→ **Problem details**
Please lay out the lines below as a JSON list of strings, one string per line, leaving out blank lines and the picture markers.

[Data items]

-=-=-=-=-

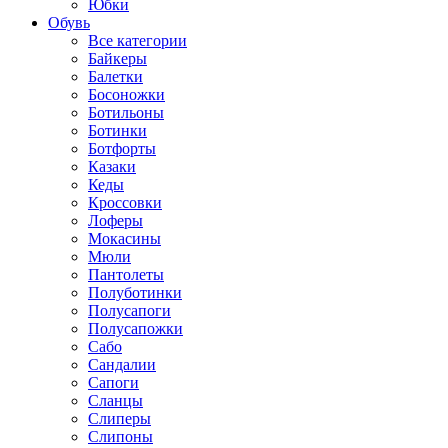
Юбки
Обувь
Все категории
Байкеры
Балетки
Босоножки
Ботильоны
Ботинки
Ботфорты
Казаки
Кеды
Кроссовки
Лоферы
Мокасины
Мюли
Пантолеты
Полуботинки
Полусапоги
Полусапожки
Сабо
Сандалии
Сапоги
Сланцы
Слиперы
Слипоны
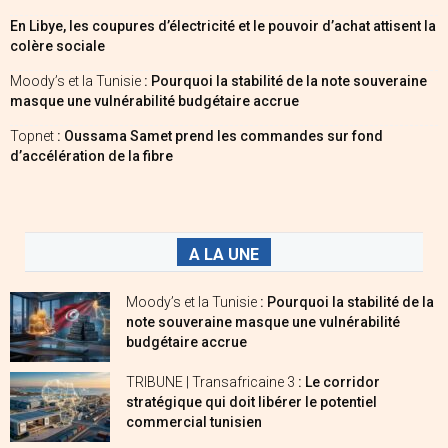
En Libye, les coupures d’électricité et le pouvoir d’achat attisent la
colère sociale
Moody’s et la Tunisie
: Pourquoi la stabilité de la note souveraine
masque une vulnérabilité budgétaire accrue
Topnet
: Oussama Samet prend les commandes sur fond
d’accélération de la fibre
A LA UNE
Moody’s et la Tunisie
: Pourquoi la stabilité de la
note souveraine masque une vulnérabilité
budgétaire accrue
TRIBUNE | Transafricaine 3
: Le corridor
stratégique qui doit libérer le potentiel
commercial tunisien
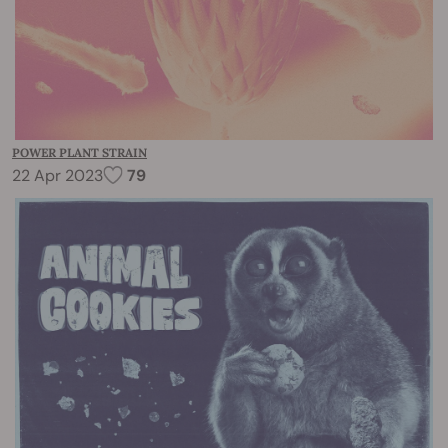
POWER PLANT STRAIN
22 Apr 2023
79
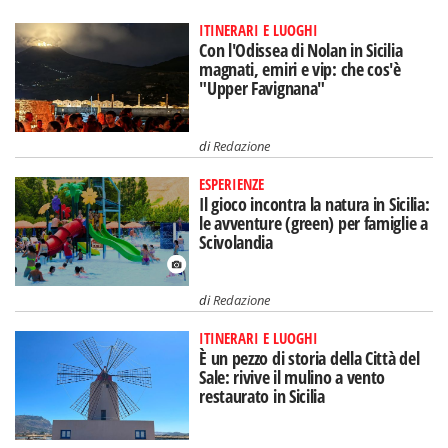
ITINERARI E LUOGHI
Con l'Odissea di Nolan in Sicilia
magnati, emiri e vip: che cos'è
"Upper Favignana"
di
Redazione
ESPERIENZE
Il gioco incontra la natura in Sicilia:
le avventure (green) per famiglie a
Scivolandia
di
Redazione
ITINERARI E LUOGHI
È un pezzo di storia della Città del
Sale: rivive il mulino a vento
restaurato in Sicilia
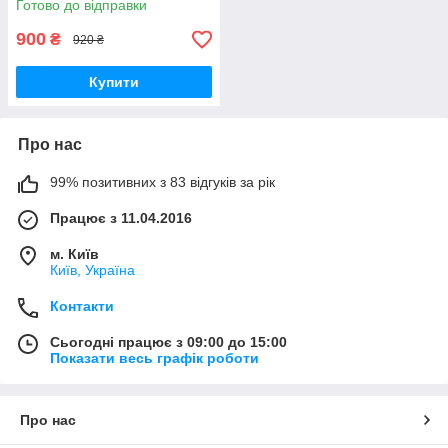
Готово до відправки
900
₴
920 ₴
Купити
Про нас
99% позитивних з 83 відгуків за рік
Працює з 11.04.2016
м. Київ
Київ, Україна
Контакти
Сьогодні працює з 09:00 до 15:00
Показати весь графік роботи
Про нас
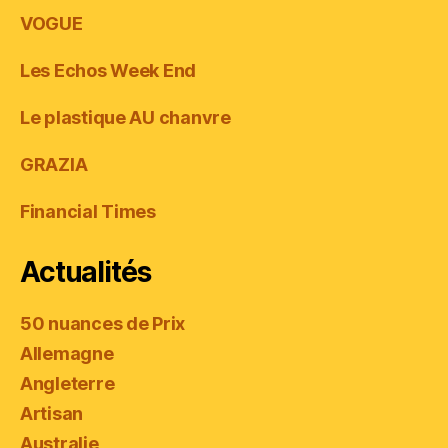
VOGUE
Les Echos Week End
Le plastique AU chanvre
GRAZIA
Financial Times
Actualités
50 nuances de Prix
Allemagne
Angleterre
Artisan
Australie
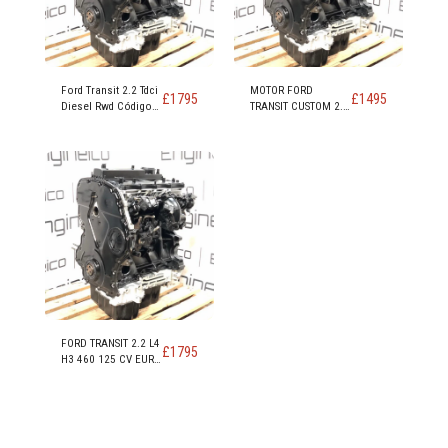
Ford Transit 2.2 Tdci
MOTOR FORD
£
1795
£
1495
Diesel Rwd Código
TRANSIT CUSTOM 2.2
De Motor DRRA
TDCi FWD EURO 5
DRFC DRR5
DRF4 DRFF DRFG
FORD TRANSIT 2.2 L4
£
1795
H3 460 125 CV EURO
5 TRACCIÓN
TRASERA CÓDIGO DE
MOTOR CYRA CYRB
CYR5 - Copia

-=-=-=-=-

→ **Task result**
[
  "Юбки",
  "Обувь",
  "Все категории",
  "Байкеры",
  "Балетки",
  "Босоножки",
  "Ботильоны",
  "Ботинки",
  "Ботфорты",
  "Казаки",
  "Кеды",
  "Кроссовки",
  "Лоферы",
  "Мокасины",
  "Мюли",
  "Пантолеты",
  "Полуботинки",
  "Полусапоги",
  "Полусапожки",
  "Сабо",
  "Сандалии",
  "Сапоги",
  "Сланцы",
  "Слиперы",
  "Слипоны",
  "En Libye, les coupures d’électricité et le pouvoir d’achat attisent la",
  "colère sociale",
  "Moody’s et la Tunisie",
  ": Pourquoi la stabilité de la note souveraine",
  "masque une vulnérabilité budgétaire accrue",
  "Topnet",
  ": Oussama Samet prend les commandes sur fond",
  "d’accélération de la fibre",
  "A LA UNE",
  "Moody’s et la Tunisie",
  ": Pourquoi la stabilité de la",
  "note souveraine masque une vulnérabilité",
  "budgétaire accrue",
  "TRIBUNE | Transafricaine 3",
  ": Le corridor",
  "stratégique qui doit libérer le potentiel",
  "commercial tunisien",
  "POWER PLANT STRAIN",
  "22 Apr 2023",
  "79",
  "ITINERARI E LUOGHI",
  "Con l'Odissea di Nolan in Sicilia",
  "magnati, emiri e vip: che cos'è",
  "\"Upper Favignana\"",
  "di",
  "Redazione",
  "ESPERIENZE",
  "Il gioco incontra la natura in Sicilia:",
  "le avventure (green) per famiglie a",
  "Scivolandia",
  "di",
  "Redazione",
  "ITINERARI E LUOGHI",
  "È un pezzo di storia della Città del",
  "Sale: rivive il mulino a vento",
  "restaurato in Sicilia",
  "Готово до відправки",
  "900",
  "₴",
  "920 ₴",
  "Купити",
  "Про нас",
  "99% позитивних з 83 відгуків за рік",
  "Працює з 11.04.2016",
  "м. Київ",
  "Київ, Україна",
  "Контакти",
  "Сьогодні працює з 09:00 до 15:00",
  "Показати весь графік роботи",
  "Про нас",
  "VOGUE",
  "Les Echos Week End",
  "Le plastique AU chanvre",
  "GRAZIA",
  "Financial Times",
  "Actualités",
  "50 nuances de Prix",
  "Allemagne",
  "Angleterre",
  "Artisan",
  "Australie",
  "Ford Transit 2.2 Tdci",
  "MOTOR FORD",
  "£",
  "1795",
  "£",
  "1495",
  "Diesel Rwd Código",
  "TRANSIT CUSTOM 2.2",
  "De Motor DRRA",
  "TDCi FWD EURO 5",
  "DRFC DRR5",
  "DRF4 DRFF DRFG",
  "FORD TRANSIT 2.2 L4",
  "£",
  "1795",
  "H3 460 125 CV EURO",
  "5 TRACCIÓN",
  "TRASERA CÓDIGO DE",
  "MOTOR CYRA CYRB",
  "CYR5 - Copia"
]